More Than Half of Serious Crashes Involve Drugs, NHTSA Study Suggests
Almost a third of subjects had two or more impairing substances in their system in crashes that seriously injured or killed someone.
A study this week by the National Highway Traffic Safety Administration found that more than half of serious crashes included detectable psychoactive substances, such as alcohol or other drugs.
Conducted between the NHTSA and third-party researchers, the study gathered data from 7,279 road users processed at seven selected Level 1 trauma centers after being seriously or fatally injured in a crash. Toxicology panels found that 55.8% of study subjects tested positive for psychoactive substances in their systems, with 19.9% testing positive for two or more substances. In fatal crashes, that figure spiked to 32%.
The most common substances detected were THC cannabinoids, the psychoactive components of marijuana, which appeared in 25.1% of those tested.

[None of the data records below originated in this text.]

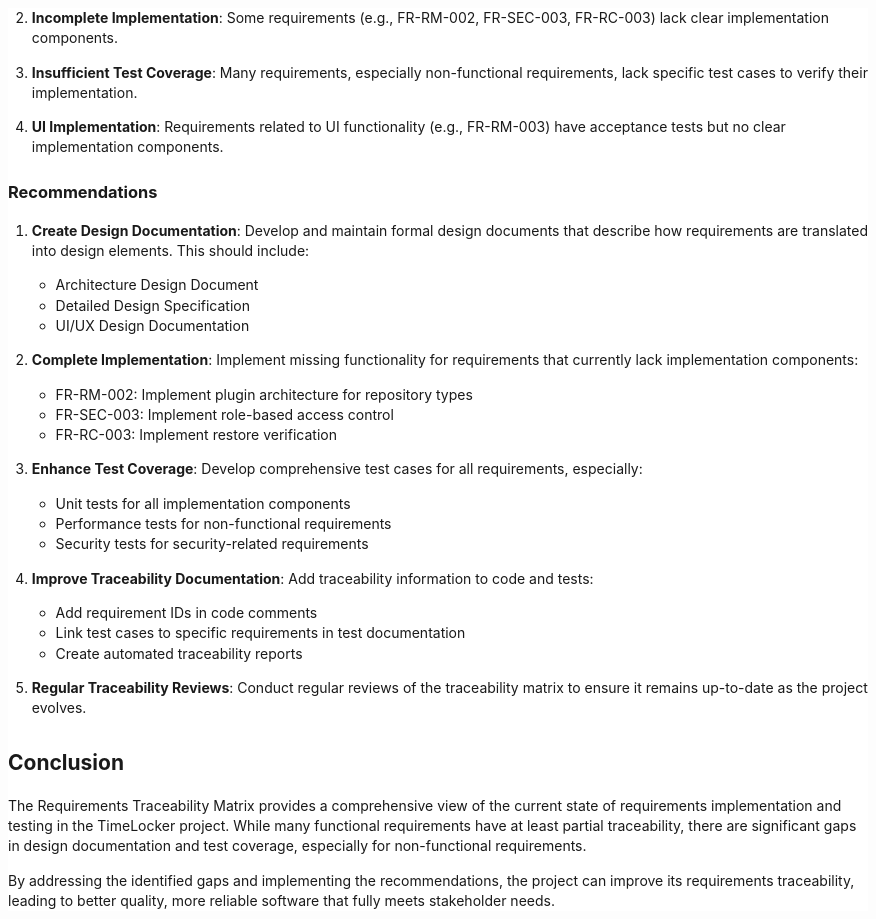 2. **Incomplete Implementation**: Some requirements (e.g., FR-RM-002, FR-SEC-003, FR-RC-003) lack clear implementation components.

3. **Insufficient Test Coverage**: Many requirements, especially non-functional requirements, lack specific test cases to verify their implementation.

4. **UI Implementation**: Requirements related to UI functionality (e.g., FR-RM-003) have acceptance tests but no clear implementation components.

### Recommendations

1. **Create Design Documentation**: Develop and maintain formal design documents that describe how requirements are translated into design elements. This should include:
   - Architecture Design Document
   - Detailed Design Specification
   - UI/UX Design Documentation

2. **Complete Implementation**: Implement missing functionality for requirements that currently lack implementation components:
   - FR-RM-002: Implement plugin architecture for repository types
   - FR-SEC-003: Implement role-based access control
   - FR-RC-003: Implement restore verification

3. **Enhance Test Coverage**: Develop comprehensive test cases for all requirements, especially:
   - Unit tests for all implementation components
   - Performance tests for non-functional requirements
   - Security tests for security-related requirements

4. **Improve Traceability Documentation**: Add traceability information to code and tests:
   - Add requirement IDs in code comments
   - Link test cases to specific requirements in test documentation
   - Create automated traceability reports

5. **Regular Traceability Reviews**: Conduct regular reviews of the traceability matrix to ensure it remains up-to-date as the project evolves.

## Conclusion

The Requirements Traceability Matrix provides a comprehensive view of the current state of requirements implementation and testing in the TimeLocker project. While many functional requirements have at least partial traceability, there are significant gaps in design documentation and test coverage, especially for non-functional requirements.

By addressing the identified gaps and implementing the recommendations, the project can improve its requirements traceability, leading to better quality, more reliable software that fully meets stakeholder needs.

Alcohol placed a close second at 23.1%, with almost 20% of study subjects exceeding the national legal limit of 0.08% blood-alcohol content, according to The Associated Press. (Note that alcohol remains detectable in the blood only half as long as cannabinoids, according to American Addiction Centers, lingering six hours as opposed to cannabinoids' 12.)
A further 10.8% of subjects tested positive for controlled stimulants (not caffeine), while 9.3% showed up for opioids. Other classes of drugs, such as antidepressants, sedatives, over-the-counter medications, and miscellaneous substances made up smaller proportions of the results. Substance choice was found to correlate with the age and sex of study subjects, as well as the time of day and day of the week of the crash.
Despite suggesting impaired driving trends that NHTSA research psychologist Amy Berning called "a concern," she advised not to read too deeply into the study's results. Berning cautioned that the data pool isn't representative of the whole country, and that subjects were only tested for the presence of certain drugs, not for levels that would indicate impairment. Many drugs in the study, such as methylphenidate, can remain detectable in the body for days, even weeks after its prescribed use. The study also integrated data from injured bicyclists and pedestrians, though it did not control for the design of roads or intersections where crashes occurred, which influence crash severity, according to BMJ Journal.
Still, with 937 people dying in crashes involving impaired drivers in December 2020 alone, the study serves as a timely reminder to stay sober on the road this holiday season.